Vishing, or Voice phishing, occurs when a hacker calls the target victims instead of sending the phishing email or SMS, attempts to lure victims into giving up sensitive data over the phone. Generally, criminals manipulate human emotions, like fear, compassion, and desire, and entice them to hand over their sensitive data or money.
9 . Ad Phishing
Ad Phishing or ad fraud occurs when criminals attempt to cheat digital advertising networks for financial gain, generally using bots to carry out ad fraud.
Some types of ad phishing are as follows:
- Hidden ads
- Click hijacking
- Fake app installation
- Botnet ad fraud
11. Business Email Compromise (BEC)
Business Email Compromise (BEC) is an important threat to email security that occurs when criminals target companies that conduct wire transfers and have suppliers abroad.
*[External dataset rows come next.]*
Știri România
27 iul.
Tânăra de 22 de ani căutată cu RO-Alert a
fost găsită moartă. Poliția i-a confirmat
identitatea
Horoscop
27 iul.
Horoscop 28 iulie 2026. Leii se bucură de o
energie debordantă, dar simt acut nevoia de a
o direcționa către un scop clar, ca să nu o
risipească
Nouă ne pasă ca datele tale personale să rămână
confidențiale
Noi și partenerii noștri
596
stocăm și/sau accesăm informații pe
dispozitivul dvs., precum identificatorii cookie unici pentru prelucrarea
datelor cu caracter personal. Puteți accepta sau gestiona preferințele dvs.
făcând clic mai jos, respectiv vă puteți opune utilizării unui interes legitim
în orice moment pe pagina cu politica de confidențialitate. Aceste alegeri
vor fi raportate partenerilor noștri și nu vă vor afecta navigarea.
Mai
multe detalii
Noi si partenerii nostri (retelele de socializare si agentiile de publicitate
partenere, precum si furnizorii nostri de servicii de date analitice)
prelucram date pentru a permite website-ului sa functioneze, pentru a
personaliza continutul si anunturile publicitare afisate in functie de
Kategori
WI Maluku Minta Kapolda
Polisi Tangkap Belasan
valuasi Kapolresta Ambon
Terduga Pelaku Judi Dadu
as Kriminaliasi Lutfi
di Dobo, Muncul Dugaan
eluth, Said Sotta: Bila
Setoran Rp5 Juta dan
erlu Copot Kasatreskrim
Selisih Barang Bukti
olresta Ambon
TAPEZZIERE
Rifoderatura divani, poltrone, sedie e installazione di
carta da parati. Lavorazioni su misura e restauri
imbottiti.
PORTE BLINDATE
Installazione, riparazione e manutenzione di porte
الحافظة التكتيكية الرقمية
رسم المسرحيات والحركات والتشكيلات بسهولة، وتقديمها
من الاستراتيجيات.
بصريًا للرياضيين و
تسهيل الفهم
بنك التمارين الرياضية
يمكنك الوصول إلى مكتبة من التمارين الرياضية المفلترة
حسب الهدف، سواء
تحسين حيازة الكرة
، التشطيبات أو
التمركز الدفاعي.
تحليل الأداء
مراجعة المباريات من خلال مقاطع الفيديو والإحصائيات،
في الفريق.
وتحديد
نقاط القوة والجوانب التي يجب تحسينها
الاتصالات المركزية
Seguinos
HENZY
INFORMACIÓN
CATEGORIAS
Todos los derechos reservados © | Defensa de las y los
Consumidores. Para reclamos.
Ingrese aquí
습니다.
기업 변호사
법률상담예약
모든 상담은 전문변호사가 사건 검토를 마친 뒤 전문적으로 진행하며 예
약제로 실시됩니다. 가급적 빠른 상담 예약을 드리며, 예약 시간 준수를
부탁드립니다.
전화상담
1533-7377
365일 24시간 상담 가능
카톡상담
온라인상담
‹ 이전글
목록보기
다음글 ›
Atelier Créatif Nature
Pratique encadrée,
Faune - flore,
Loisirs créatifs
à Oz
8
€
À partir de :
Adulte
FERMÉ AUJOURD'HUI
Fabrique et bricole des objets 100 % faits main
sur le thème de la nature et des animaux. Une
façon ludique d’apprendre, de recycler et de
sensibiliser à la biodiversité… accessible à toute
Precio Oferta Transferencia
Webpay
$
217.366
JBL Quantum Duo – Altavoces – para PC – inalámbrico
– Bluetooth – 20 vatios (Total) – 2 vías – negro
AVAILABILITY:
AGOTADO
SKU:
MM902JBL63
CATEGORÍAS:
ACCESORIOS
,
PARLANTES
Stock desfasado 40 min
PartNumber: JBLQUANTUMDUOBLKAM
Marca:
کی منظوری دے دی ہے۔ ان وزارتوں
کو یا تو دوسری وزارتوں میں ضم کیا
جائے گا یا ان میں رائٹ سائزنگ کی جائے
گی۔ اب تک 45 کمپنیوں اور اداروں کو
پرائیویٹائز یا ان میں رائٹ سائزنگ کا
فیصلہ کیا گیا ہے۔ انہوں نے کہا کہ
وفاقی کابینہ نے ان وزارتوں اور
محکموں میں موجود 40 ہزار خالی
Email accounts belonging to executives or high-level employees related to finance or who are involved with online payments are either spoofed or compromised through malware like keyloggers or phishing attacks, and fraudulent transfers are carried out to steal that money.
12. CEO Fraud
CEO Fraud occurs when criminals target companies impersonating the CEO. Itis a type of spear-phishing attack where criminals aim to lure the victims into sending money to their bank account or handing over sensitive information.
13. Clone Phishing
A clone phishing attack occurs when criminals target companies using copies a real email or cloning a genuine email message that is sent from a legitimate organization. The criminals reconstruct the email by replacing the real link with a fake one or adding extra fake links that redirect to their malicious websites.
14. Search Engine Phishing
Search engine phishing occurs when cyber criminals use and manipulate online website search engines. While making a search on online search engines, the victims may see messages that manipulate them to visit the malicious website. The search process is totally legitimate, but the website appeared is actually fake and designed to steal the victims’ data or money.
15. Website Spoofing
Website spoofing is a phishing technique that criminals generate a fake website to trick victims that the website is real and legitimate. Usually, the spoofed website has the same design as the target website and possesses a similar URL to deceive victims.
How to Prevent Phishing Attacks?
Encrypt all sensitive company data.
Train your employees and conduct security training sessions using false phishing scenarios.
Use a SPAM filter that detects viruses, Malware, blank senders, etc.
Use an email security testing tool to evaluate your email security vulnerability.
Keep all systems updated with the latest security patches.
Install an antivirus solution, program signature updates, and watch the antivirus status on all equipment.
Develop a phishing security policy that involves but isn’t limited to password expiration and complexity.
Use a web filter to obstruct malicious websites.
Change HTML email into text-only email communications or disable HTML email messages for email security.
Obligate encryption for representatives that are telecommuting.
Use cyber threat intelligence services to be one step away from hackers.
Lastly, have an incident response plan in case a real attack occurs.